WHAT THE EXERCISE ASKS | Bring together every line in the data that includes "vitstudent".

_____

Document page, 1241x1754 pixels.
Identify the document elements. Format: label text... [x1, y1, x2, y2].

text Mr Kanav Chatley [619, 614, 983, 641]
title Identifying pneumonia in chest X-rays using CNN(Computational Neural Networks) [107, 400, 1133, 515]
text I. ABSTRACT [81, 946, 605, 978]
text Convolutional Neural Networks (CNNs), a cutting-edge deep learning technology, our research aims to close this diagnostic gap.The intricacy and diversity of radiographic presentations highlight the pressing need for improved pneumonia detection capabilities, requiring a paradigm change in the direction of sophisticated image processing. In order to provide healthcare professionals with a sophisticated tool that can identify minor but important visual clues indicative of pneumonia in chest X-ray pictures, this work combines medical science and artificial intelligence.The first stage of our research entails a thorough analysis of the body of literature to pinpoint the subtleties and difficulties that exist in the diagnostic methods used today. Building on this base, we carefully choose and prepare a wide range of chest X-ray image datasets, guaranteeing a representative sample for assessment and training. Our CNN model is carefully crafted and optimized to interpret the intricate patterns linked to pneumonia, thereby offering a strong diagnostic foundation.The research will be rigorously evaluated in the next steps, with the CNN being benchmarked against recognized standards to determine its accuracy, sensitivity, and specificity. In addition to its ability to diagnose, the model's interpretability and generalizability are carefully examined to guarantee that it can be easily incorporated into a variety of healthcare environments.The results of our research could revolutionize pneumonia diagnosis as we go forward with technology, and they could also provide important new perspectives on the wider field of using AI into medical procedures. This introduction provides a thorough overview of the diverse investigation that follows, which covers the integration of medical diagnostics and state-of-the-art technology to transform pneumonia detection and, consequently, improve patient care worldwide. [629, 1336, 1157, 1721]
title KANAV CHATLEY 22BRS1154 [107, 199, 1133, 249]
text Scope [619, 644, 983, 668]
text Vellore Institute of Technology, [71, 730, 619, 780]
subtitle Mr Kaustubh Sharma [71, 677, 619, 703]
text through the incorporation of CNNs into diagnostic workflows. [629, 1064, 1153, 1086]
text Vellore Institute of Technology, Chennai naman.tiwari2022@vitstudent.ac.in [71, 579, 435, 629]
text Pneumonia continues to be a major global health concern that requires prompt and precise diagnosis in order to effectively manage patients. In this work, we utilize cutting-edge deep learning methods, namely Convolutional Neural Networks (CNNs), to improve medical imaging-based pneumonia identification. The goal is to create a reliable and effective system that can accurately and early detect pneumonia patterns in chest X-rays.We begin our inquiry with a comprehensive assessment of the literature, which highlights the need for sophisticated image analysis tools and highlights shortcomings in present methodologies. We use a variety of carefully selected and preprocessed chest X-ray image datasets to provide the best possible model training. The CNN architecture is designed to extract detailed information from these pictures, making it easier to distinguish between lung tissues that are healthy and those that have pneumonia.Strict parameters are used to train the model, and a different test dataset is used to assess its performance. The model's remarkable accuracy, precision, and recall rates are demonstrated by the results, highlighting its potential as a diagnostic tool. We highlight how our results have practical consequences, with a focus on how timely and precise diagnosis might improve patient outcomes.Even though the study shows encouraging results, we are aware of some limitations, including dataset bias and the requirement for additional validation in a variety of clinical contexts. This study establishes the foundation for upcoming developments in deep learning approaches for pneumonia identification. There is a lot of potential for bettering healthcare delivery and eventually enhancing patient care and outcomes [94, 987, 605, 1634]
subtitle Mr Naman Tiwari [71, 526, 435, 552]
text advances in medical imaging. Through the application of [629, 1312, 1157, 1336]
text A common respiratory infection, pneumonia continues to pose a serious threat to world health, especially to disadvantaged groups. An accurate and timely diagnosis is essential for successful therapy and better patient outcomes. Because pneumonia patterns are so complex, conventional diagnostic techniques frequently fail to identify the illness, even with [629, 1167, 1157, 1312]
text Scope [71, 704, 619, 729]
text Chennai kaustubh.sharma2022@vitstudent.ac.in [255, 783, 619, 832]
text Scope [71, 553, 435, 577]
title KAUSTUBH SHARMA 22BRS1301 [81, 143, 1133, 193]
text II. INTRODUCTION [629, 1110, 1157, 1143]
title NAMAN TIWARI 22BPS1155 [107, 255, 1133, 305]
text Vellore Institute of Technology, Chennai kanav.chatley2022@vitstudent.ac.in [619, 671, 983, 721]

_____

EXERCISE ANSWER |
text Vellore Institute of Technology, Chennai naman.tiwari2022@vitstudent.ac.in [71, 579, 435, 629]
text Chennai kaustubh.sharma2022@vitstudent.ac.in [255, 783, 619, 832]
text Vellore Institute of Technology, Chennai kanav.chatley2022@vitstudent.ac.in [619, 671, 983, 721]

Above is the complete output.